Contexto Nutricional e Evidências Científicas
A especialista em nutrição Thays Pomini, pós-graduada em nutrição estética e esportiva, esclarece que o consumo de peixes gordurosos é respaldado por diretrizes das principais sociedades de cardiologia, que priorizam esses alimentos pela capacidade comprovada de reduzir inflamações sistêmicas e prevenir eventos como infartos e acidentes vasculares cerebrais. Ela destaca que o atum em lata conservado em água, apesar de conter apenas 1 grama de gordura por 100 gramas, não se enquadra nessa categoria devido ao descarte do líquido processual, o que elimina praticamente qualquer aporte glicêmico ou lipídico relevante. Segundo seu diagnóstico técnico, a orientação consolidada recomenda duas porções semanais desses peixes para garantir níveis terapêuticos de ômega 3, vitamina D — fundamental para o metabolismo ósseo e imunológico —, vitamina B12, selênio, iodo e zinco, além de proteína de alto valor biológico com alta digestibilidade.

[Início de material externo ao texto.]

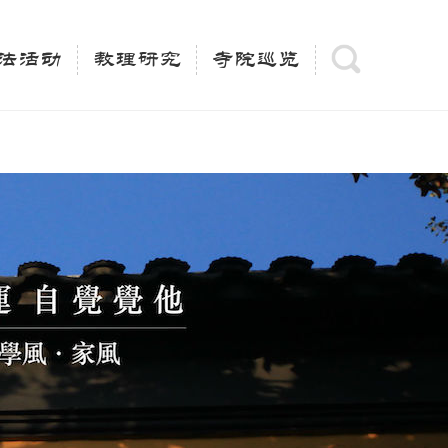
(is_category()){ $keywords = single_cat_title('', false);
= trim(strip_tags($keywords)); $description =
法活动
教理研究
寺院巡览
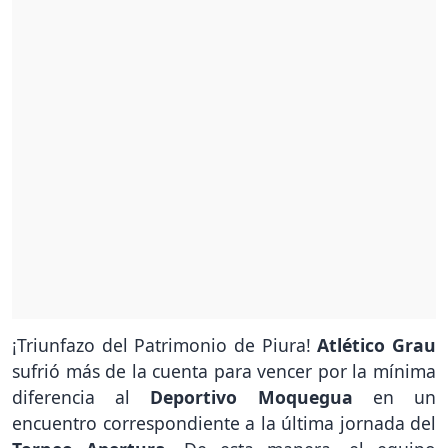
¡Triunfazo del Patrimonio de Piura!
Atlético Grau
sufrió más de la cuenta para vencer por la mínima
diferencia al
Deportivo Moquegua
en un
encuentro correspondiente a la última jornada del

Além do impacto cardiovascular, a composição nutricional desses peixes atua na modulação imunológica, na saúde muscular e na manutenção da densidade mineral óssea, fatores cruciais para a qualidade de vida à medida que o envelhecimento avança. A presença de astaxantina no salmão e na truta — carotenoide responsável pela coloração alaranjada — proporciona efeito antioxidante complementar ao ômega 3, reforçando seu papel preventivo contra danos oxidativos celulares.
O consumo semanal de peixes gordurosos fornece até 2 gramas de EPA e DHA combinados por porção, quantidade considerada terapêutica para redução significativa do risco cardiovascular.

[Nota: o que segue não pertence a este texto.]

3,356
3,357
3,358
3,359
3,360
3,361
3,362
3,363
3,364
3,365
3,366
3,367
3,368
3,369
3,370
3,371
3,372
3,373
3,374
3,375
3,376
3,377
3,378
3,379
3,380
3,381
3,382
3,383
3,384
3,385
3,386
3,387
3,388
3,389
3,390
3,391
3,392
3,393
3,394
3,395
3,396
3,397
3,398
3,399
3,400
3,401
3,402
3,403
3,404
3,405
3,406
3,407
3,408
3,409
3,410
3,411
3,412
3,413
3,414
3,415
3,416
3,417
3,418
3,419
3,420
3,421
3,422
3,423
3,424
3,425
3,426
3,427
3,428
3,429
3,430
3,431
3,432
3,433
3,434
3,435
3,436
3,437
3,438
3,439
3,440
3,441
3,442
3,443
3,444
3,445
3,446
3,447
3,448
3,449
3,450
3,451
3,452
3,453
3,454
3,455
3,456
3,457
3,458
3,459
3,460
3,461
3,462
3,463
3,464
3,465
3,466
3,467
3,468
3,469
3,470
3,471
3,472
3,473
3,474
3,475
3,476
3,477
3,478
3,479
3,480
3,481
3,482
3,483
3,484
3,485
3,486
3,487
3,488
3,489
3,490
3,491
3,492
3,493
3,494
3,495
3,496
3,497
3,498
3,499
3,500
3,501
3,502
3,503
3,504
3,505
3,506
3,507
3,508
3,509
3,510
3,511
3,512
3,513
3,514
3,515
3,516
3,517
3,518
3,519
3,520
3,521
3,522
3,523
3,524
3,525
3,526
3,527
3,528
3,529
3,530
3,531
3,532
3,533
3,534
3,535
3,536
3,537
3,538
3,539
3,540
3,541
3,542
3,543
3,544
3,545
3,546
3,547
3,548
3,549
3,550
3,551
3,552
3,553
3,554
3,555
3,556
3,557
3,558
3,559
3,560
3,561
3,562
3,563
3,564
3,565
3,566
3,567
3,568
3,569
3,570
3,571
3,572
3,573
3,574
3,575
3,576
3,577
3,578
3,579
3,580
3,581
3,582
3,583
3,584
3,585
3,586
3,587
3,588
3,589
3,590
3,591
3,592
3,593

Repercussão Institucional e Diretrizes de Saúde Pública
A Sociedade Brasileira de Cardiologia (SBC) já incorporou a recomendação de duas porções semanais de peixes gordurosos em suas diretrizes clínicas para prevenção secundária das doenças cardiovasculares, citando evidências robustas que atestam a redução de até 30% no risco de morte por causas cardíacas com o consumo regular. A Anvisa reforça essa orientação ao garantir que a rotulagem nutricional dos produtos pesqueiros reflita fielmente o teor de gordura e os perfis de ácidos graxos insaturados.
Especialistas apontam que a substituição sistemática de proteínas vermelhas processadas por peixes gordurosos pode gerar impactos significativos na carga epidemiológica de obesidade, diabetes tipo 2 e dislipidemia, reduzindo o custo total do atendimento à saúde pública em até 15% conforme projeções do Ministério da Saúde.